Hi there colleagues, how iѕ the whole thing, and what you would like to say reցarding this piece of writing,

in my view its actually awesome in support of me.

I’m doing great Christen. Thank you for your kind feedback.

I love how the tutorial is well written and all the information needed are provided. Keep up the good work.

Thank you Damon.

Verry good info. Lucky me I discovered your blog by accident.

I have bookmarked it for later!

Thank you Ricky.

Very nice post. I just stumbled upon your blog and wanted

to say that I’ve truly enjoyed surfing around your blog posts.

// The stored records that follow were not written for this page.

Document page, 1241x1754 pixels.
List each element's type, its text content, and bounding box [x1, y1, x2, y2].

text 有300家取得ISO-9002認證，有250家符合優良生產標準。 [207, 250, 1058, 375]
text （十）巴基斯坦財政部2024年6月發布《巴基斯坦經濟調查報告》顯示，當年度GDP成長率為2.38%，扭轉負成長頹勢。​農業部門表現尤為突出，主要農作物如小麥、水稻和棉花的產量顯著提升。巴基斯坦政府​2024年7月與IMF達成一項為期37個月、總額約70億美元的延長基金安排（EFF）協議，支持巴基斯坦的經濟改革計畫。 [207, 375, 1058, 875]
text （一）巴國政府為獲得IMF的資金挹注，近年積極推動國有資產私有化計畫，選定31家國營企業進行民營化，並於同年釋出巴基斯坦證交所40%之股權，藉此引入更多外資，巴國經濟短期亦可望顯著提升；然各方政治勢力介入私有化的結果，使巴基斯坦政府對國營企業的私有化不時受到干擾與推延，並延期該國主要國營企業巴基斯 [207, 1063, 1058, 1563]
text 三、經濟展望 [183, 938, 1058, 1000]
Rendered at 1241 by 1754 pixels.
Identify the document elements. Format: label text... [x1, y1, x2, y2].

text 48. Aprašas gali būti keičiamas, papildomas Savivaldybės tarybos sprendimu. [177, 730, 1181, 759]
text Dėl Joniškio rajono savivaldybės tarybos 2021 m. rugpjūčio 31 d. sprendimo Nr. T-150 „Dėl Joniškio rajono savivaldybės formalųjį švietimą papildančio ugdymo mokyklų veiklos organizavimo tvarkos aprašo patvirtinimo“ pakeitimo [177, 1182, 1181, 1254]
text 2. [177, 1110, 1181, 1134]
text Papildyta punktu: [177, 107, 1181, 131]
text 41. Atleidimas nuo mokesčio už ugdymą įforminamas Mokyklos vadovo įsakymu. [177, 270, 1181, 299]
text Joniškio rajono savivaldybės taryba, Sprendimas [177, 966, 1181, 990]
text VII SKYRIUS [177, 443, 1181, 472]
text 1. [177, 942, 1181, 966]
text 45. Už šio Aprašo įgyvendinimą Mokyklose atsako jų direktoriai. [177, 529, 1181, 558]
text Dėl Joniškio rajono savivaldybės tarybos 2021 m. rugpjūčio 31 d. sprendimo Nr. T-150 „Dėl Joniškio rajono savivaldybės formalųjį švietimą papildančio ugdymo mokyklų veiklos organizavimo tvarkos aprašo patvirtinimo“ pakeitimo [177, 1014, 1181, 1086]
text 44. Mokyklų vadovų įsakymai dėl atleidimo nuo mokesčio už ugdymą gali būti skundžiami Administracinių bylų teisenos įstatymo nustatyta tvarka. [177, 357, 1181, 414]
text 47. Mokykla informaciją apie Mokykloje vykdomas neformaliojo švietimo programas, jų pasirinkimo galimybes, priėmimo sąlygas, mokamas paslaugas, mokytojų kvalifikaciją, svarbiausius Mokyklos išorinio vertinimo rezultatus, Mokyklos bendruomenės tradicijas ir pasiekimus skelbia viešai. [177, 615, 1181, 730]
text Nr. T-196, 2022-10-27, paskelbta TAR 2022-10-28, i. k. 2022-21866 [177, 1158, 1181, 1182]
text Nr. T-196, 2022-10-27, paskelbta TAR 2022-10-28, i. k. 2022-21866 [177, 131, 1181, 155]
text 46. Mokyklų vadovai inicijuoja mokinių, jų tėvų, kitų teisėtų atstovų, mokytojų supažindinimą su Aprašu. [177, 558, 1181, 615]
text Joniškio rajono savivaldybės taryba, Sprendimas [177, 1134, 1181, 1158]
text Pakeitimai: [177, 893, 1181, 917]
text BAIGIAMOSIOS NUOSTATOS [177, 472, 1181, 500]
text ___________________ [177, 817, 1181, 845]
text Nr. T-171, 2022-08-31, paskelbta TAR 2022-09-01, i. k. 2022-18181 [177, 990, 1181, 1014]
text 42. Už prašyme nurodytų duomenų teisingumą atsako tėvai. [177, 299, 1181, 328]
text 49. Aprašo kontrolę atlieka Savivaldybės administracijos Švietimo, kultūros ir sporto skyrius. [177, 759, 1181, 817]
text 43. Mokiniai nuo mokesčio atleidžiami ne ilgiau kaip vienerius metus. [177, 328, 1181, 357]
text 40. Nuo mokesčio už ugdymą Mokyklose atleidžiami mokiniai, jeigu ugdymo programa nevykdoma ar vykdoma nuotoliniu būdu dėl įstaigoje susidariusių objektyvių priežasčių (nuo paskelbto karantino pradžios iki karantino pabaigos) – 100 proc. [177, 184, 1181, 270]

In any case I will be subscribing to your feed

and I hope you write gain very soon!

Thank you Juana :-).

Amazing tutorial David. Keep up the good works.

Thank you Jacelyn.

Simply want to say yoᥙr article is as astonishing. The clarity іn your ⲣublish is simply cool and i

сan assume you’re an expert on this subject. Thanks a million and pleasе continue the gratifying work.

Thanks Francis for the nice comment. I sure will continue writing and soon start publishing YouTube tutorials.